I used this paper and also refered from wikipedia - we can rewrite the equation for $J(\vec w)$ in terms of only dot products,

In the following I am assuming these sizes apply,
$$(\mathbf{x}_i^j)_{n \times 1} , (\alpha_i)_{1 \times 1} , (\vec w)_{n \times 1} , (\alpha)_{n_T \times 1} (m_i^{\phi} )_{n \times 1} , (M_i)_{n_T \times 1}$$
$$((M_i)_j)_{1 \times 1} , (\mathbf{K}_i)_{n_T \times n_i} , M_{n_T \times n_T} , N_{n_T \times n_T}$$

The remaining can be understood implicitly, here there are $n$ features, and the projection is onto 1 dimensions. These $n_T$ data vectors are separated into $k$ classes with the $i^{th}$ class having $n_i$ number of data vectors.

First of all $\vec w$ should lie on the span of all training samples $\mathcal{F}$ (read on theory of reproducing kernels to understand why)
$$\vec w = \sum_{i=1}^{n_T}\alpha_i\phi(\mathbf{x}_i)$$

where $n_T = \sum n_i$, is the total number of vectors.

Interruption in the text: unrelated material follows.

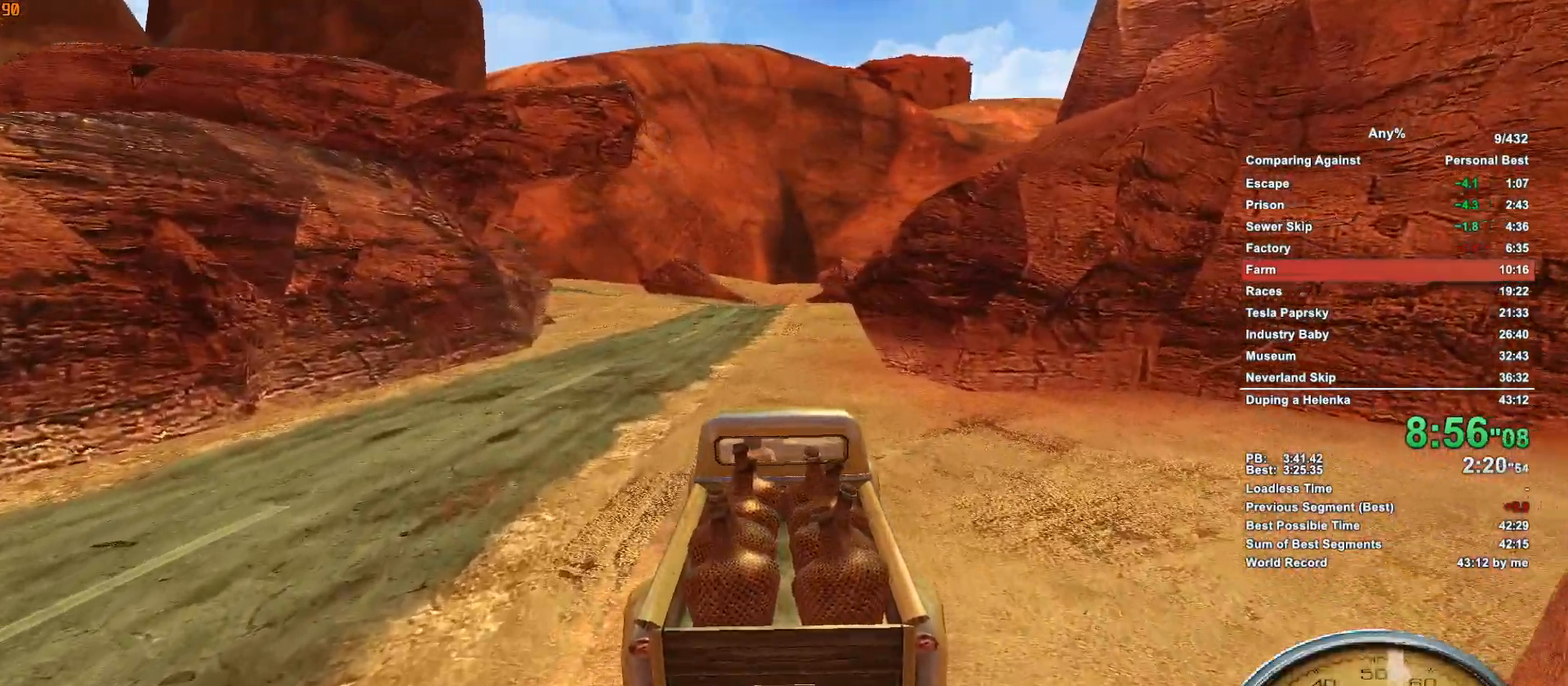
{"keys": ["w"], "mouse": [], "events": []}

Now the dot product of the mean of the $i^{th}$ class (in the feature space) $m_i^{\phi}$ with $\vec w$ will give,

$$\vec w^Tm_i^{\phi} = \alpha^T M_i$$

Here $\alpha$ is the set of $\alpha_i$ all piled together to form a vector. the mean of each class in the feature space is defined just like how we had discussed in the LDA section.

$$m_i^{\phi} = \frac{1}{n_i}\sum_{l=1}^{n_i}\phi(\mathbf{x}_l^i)$$

Using the equation for $\vec w$ and $m_i^{\phi}$ we can say,

$$\vec w^{\text{T}} m_i^{\phi} = \frac{1}{n_i}\sum_{j=1}^{n}\sum_{l=1}^{n_i}\alpha_jk(\mathbf{x}_j,\mathbf{x}_l^i) = \mathbf{\alpha}^{\text{T}}\mathbf{M}_i$$
where $M_i$ is a vector whose $j^{th}$ element is defined as,

$$(\mathbf{M}_{i})_j = \frac{1}{n_T}\sum_{l=1}^{n_i}k(\mathbf{x}_j,\mathbf{x}_l^i)$$

Here $\mathbf{x}_j$ is the $j^{th}$ data vector among ALL the vectors while $\mathbf{x}_l^i$ is the $l^{th}$ vector in the $i^{th}$ class.

If we define a matrix M as defined below,
$$\begin{align} M & = \sum_{i=1}^k n_i(\mathbf{M}_i-\mathbf{M}_{*})(\mathbf{M}_i-\mathbf{M}_{*})^{\text{T}} \\ \end{align}$$

Where the $j^{th}$ element in the vector $\mathbf{M}_{*}$ is defined as,

$$(\mathbf{M}_{*})_j = \frac{1}{n_T}\sum_{l=1}^{n_T}k(\mathbf{x}_j,\mathbf{x}_l)$$

Then the numerator of the utility function can be written as,
$$\vec w^T S_B^{\phi} \vec w = \alpha^T M \alpha$$

Here $S_B^{\phi}$ is just the between-class covariance matrix defined for the transformed data vectors (in the feature space).

Moving on to the denominator, if we define a matrix $N$ as

$$\begin{align} N & = \sum_{i=1}^k\mathbf{K}_i(\mathbf{I}_{n_i \times n_i}-\mathbf{1}_{n_i})\mathbf{K}_i^{\text{T}} \end{align}$$

with the $(n^{\text{th}},m^{\text{th}})$ component of $\mathbf{K}_i$ defined as $k(\mathbf{x}_n,\mathbf{x}_m^i)$, Also here $1_{n_i}$ is the matrix with all entries $\frac{1}{n_i}$.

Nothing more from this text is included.